Ethnicity and Vote Choice

The vote choice of ethnic minorities in Britain is hard to estimate with opinion polls, or even with the British Election Study (BES) surveys because the sample sizes are too small to yield sufficient numbers of ethnic minorities. The 1997 BES ethnic minority booster sample showed that ethnic minorities were all much more likely to vote Labour than the white majority in Britain. Since then the issue of ethnicity has become more significant in British politics, especially following the 2003 invasion of Iraq. The 2005 election may well have seen a dramatic change in the tendency of ethnic minorities, and particularly Muslims, to vote for Labour. However it is difficult to say by how much minority vote choice changed between 2001 and 2005, or indeed whether there was a change, due to the small sample sizes in the BES surveys for those years. We are using HRR models to combine the individual level BES data with aggregate census data, which includes ethnicity and religion, plus election results for parliamentary constituencies, to improve estimates of the strength of association between ethnicity and vote for the 2001 and 2005 general elections and thereby assess the extent to which there was a realignment of British ethnic minorities away from Labour.

Class Voting

There is a substantial literature on the extent to which electoral politics is structured by competition between social classes.
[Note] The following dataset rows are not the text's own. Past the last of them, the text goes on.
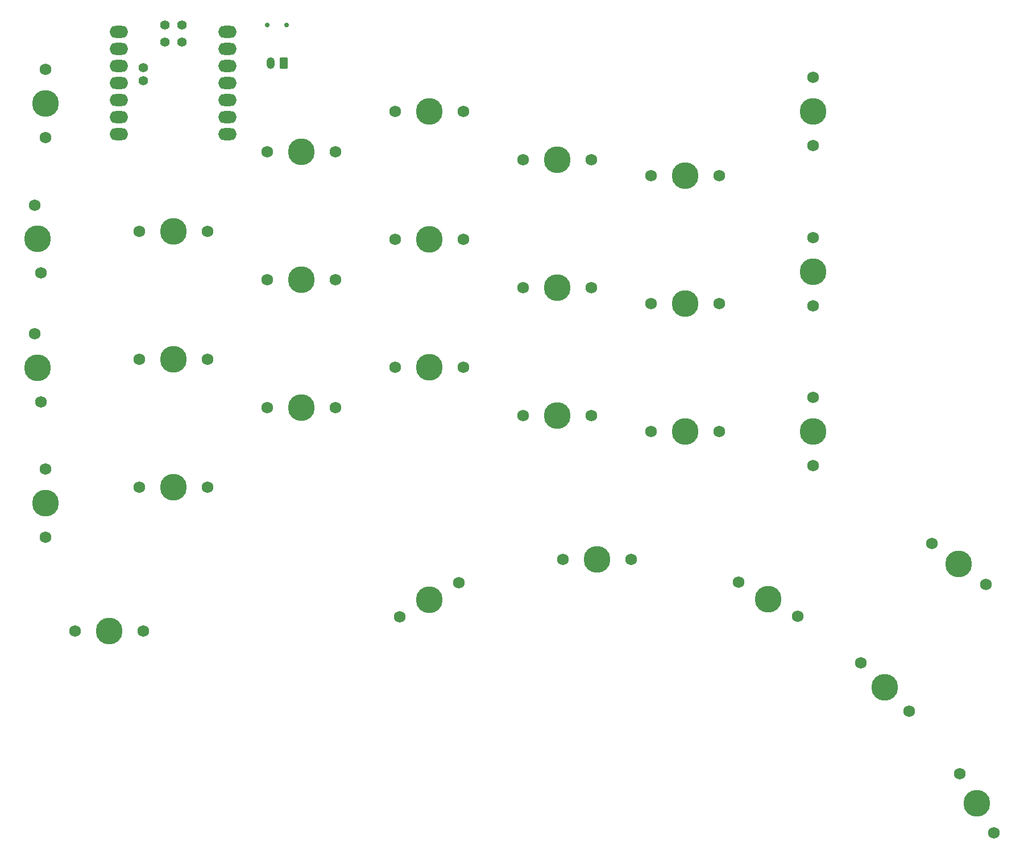
<source format=gts>
G04 #@! TF.GenerationSoftware,KiCad,Pcbnew,7.0.2*
G04 #@! TF.CreationDate,2023-05-17T12:31:55+02:00*
G04 #@! TF.ProjectId,mykeeb_v7a2_left,6d796b65-6562-45f7-9637-61325f6c6566,rev?*
G04 #@! TF.SameCoordinates,Original*
G04 #@! TF.FileFunction,Soldermask,Top*
G04 #@! TF.FilePolarity,Negative*
%FSLAX46Y46*%
G04 Gerber Fmt 4.6, Leading zero omitted, Abs format (unit mm)*
G04 Created by KiCad (PCBNEW 7.0.2) date 2023-05-17 12:31:55*
%MOMM*%
%LPD*%
G01*
G04 APERTURE LIST*
G04 Aperture macros list*
%AMRoundRect*
0 Rectangle with rounded corners*
0 $1 Rounding radius*
0 $2 $3 $4 $5 $6 $7 $8 $9 X,Y pos of 4 corners*
0 Add a 4 corners polygon primitive as box body*
4,1,4,$2,$3,$4,$5,$6,$7,$8,$9,$2,$3,0*
0 Add four circle primitives for the rounded corners*
1,1,$1+$1,$2,$3*
1,1,$1+$1,$4,$5*
1,1,$1+$1,$6,$7*
1,1,$1+$1,$8,$9*
0 Add four rect primitives between the rounded corners*
20,1,$1+$1,$2,$3,$4,$5,0*
20,1,$1+$1,$4,$5,$6,$7,0*
20,1,$1+$1,$6,$7,$8,$9,0*
20,1,$1+$1,$8,$9,$2,$3,0*%
G04 Aperture macros list end*
%ADD10O,2.750000X1.800000*%
%ADD11C,1.397000*%
%ADD12C,1.750000*%
%ADD13C,3.987800*%
%ADD14C,0.700000*%
%ADD15RoundRect,0.250000X0.350000X0.625000X-0.350000X0.625000X-0.350000X-0.625000X0.350000X-0.625000X0*%
%ADD16O,1.200000X1.750000*%
G04 APERTURE END LIST*
D10*
X68105064Y-152400120D03*
X68105064Y-154940120D03*
X68105064Y-157480120D03*
X68105064Y-160020120D03*
X68105064Y-162560120D03*
X68105064Y-165100120D03*
X68105064Y-167640120D03*
X84295064Y-167640120D03*
X84295064Y-165100120D03*
X84295064Y-162560120D03*
X84295064Y-160020120D03*
X84295064Y-157480120D03*
X84295064Y-154940120D03*
X84295064Y-152400120D03*
D11*
X74930064Y-151448120D03*
X77470064Y-151448120D03*
X74930064Y-153988120D03*
X77470064Y-153988120D03*
X71755064Y-159703120D03*
X71755064Y-157798120D03*
D12*
X109220096Y-202406404D03*
D13*
X114300096Y-202406404D03*
D12*
X119380096Y-202406404D03*
X109220096Y-183356404D03*
D13*
X114300096Y-183356404D03*
D12*
X119380096Y-183356404D03*
X171450096Y-169386404D03*
D13*
X171450096Y-164306404D03*
D12*
X171450096Y-159226404D03*
X81280096Y-182165804D03*
D13*
X76200096Y-182165804D03*
D12*
X71120096Y-182165804D03*
X157480096Y-173831404D03*
D13*
X152400096Y-173831404D03*
D12*
X147320096Y-173831404D03*
X128270096Y-190500204D03*
D13*
X133350096Y-190500204D03*
D12*
X138430096Y-190500204D03*
X171450096Y-193198904D03*
D13*
X171450096Y-188118904D03*
D12*
X171450096Y-183038904D03*
X57150096Y-158035804D03*
D13*
X57150096Y-163115804D03*
D12*
X57150096Y-168195804D03*
X171450196Y-217011504D03*
D13*
X171450196Y-211931504D03*
D12*
X171450196Y-206851504D03*
X71120096Y-201215804D03*
D13*
X76200096Y-201215804D03*
D12*
X81280096Y-201215804D03*
X57150096Y-217567004D03*
D13*
X57150096Y-222647004D03*
D12*
X57150096Y-227727004D03*
X128270096Y-209550204D03*
D13*
X133350096Y-209550204D03*
D12*
X138430096Y-209550204D03*
X61595096Y-241697104D03*
D13*
X66675096Y-241697104D03*
D12*
X71755096Y-241697104D03*
X119380096Y-164306404D03*
D13*
X114300096Y-164306404D03*
D12*
X109220096Y-164306404D03*
X134223296Y-230981504D03*
D13*
X139303296Y-230981504D03*
D12*
X144383296Y-230981504D03*
X147320096Y-211931404D03*
D13*
X152400096Y-211931404D03*
D12*
X157480096Y-211931404D03*
X109900787Y-239545704D03*
D13*
X114300196Y-237005704D03*
D12*
X118699605Y-234465704D03*
X197244464Y-234721324D03*
D13*
X193187396Y-231664104D03*
D12*
X189130328Y-228606884D03*
X160406787Y-234423504D03*
D13*
X164806196Y-236963504D03*
D12*
X169205605Y-239503504D03*
X193318096Y-262896195D03*
D13*
X195858096Y-267295604D03*
D12*
X198398096Y-271695013D03*
X90170096Y-208359504D03*
D13*
X95250096Y-208359504D03*
D12*
X100330096Y-208359504D03*
X100330096Y-170259504D03*
D13*
X95250096Y-170259504D03*
D12*
X90170096Y-170259504D03*
X90170096Y-189309504D03*
D13*
X95250096Y-189309504D03*
D12*
X100330096Y-189309504D03*
X138430096Y-171450204D03*
D13*
X133350096Y-171450204D03*
D12*
X128270096Y-171450204D03*
X55581245Y-197407635D03*
D13*
X56023996Y-202468304D03*
D12*
X56466747Y-207528973D03*
X147320096Y-192881404D03*
D13*
X152400096Y-192881404D03*
D12*
X157480096Y-192881404D03*
X71120096Y-220265804D03*
D13*
X76200096Y-220265804D03*
D12*
X81280096Y-220265804D03*
X55581245Y-178224835D03*
D13*
X56023996Y-183285504D03*
D12*
X56466747Y-188346173D03*
X178573694Y-246439302D03*
D13*
X182165796Y-250031404D03*
D12*
X185757898Y-253623506D03*
D14*
X93103202Y-151368876D03*
X90203202Y-151368876D03*
D15*
X92678202Y-157093884D03*
D16*
X90678202Y-157093884D03*
M02*

</source>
In Britain it is clear from the British Election Studies (BES) conducted since 1964 that there has been a decline in class voting, but it is not clear whether this is due to long term changes in the nature of the electorate, or contingent political factors that happen to have occurred in recent elections, most especially the similarity in policies offered by the main political parties. The measurement of the association between class and vote is important for this debate. Estimates have thus far been based entirely on individual level survey data, especially from the BES, but there are reasonable concerns about the reliability of these estimates due to small sample sizes (~2000) in the survey data. We are again using HRR models to combine BES data with aggregate census data and election results for parliamentary constituencies to improve estimates of the strength of association between class and vote for each election and thereby assess the pattern of change more accurately.